• EXERCISE INSTRUCTIONS:
Output exactly the lines that run from the line with "Find and box the green implement." to the end of the material, both ends included, and no other lines.

(Beginning of STUDY MATERIAL)

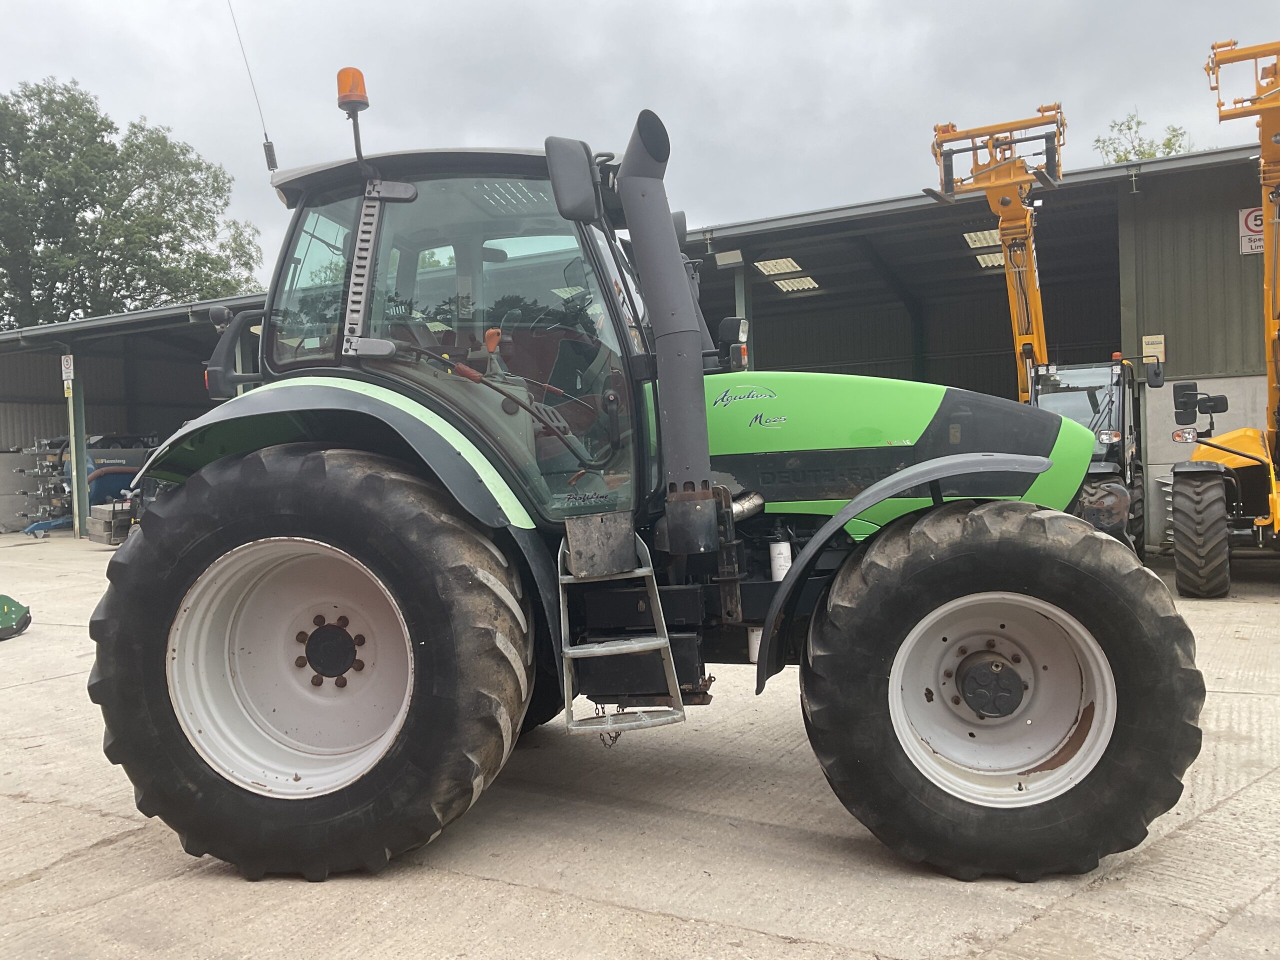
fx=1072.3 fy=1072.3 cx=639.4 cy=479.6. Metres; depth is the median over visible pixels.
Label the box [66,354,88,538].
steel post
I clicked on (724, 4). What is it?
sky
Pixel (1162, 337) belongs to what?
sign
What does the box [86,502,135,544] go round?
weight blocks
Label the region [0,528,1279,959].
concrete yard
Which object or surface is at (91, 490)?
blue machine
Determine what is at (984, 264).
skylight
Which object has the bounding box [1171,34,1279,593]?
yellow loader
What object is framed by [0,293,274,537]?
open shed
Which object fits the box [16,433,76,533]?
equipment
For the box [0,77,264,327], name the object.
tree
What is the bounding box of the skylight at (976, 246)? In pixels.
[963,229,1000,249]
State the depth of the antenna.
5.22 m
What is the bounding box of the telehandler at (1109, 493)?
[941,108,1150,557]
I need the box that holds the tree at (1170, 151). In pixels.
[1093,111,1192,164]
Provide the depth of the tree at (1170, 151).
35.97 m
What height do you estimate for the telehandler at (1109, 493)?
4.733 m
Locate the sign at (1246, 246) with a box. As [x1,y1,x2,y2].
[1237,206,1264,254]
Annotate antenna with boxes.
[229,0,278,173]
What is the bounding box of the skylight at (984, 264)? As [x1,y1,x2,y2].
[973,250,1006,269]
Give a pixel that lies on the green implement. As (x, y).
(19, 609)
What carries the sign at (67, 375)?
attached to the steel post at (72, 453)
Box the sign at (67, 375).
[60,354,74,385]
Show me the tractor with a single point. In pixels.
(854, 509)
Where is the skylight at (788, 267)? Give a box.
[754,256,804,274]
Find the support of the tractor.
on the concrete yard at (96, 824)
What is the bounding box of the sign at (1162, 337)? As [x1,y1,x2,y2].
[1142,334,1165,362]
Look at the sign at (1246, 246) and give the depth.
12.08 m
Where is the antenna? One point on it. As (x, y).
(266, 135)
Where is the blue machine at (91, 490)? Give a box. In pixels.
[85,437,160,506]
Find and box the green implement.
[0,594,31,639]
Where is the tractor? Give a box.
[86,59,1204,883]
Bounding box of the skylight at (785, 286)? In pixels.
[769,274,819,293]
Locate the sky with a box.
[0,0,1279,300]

(End of STUDY MATERIAL)

• REPLY:
Find and box the green implement.
[0,594,31,639]
Where is the tractor? Give a box.
[86,59,1204,883]
Bounding box of the skylight at (785, 286)? In pixels.
[769,274,819,293]
Locate the sky with a box.
[0,0,1279,300]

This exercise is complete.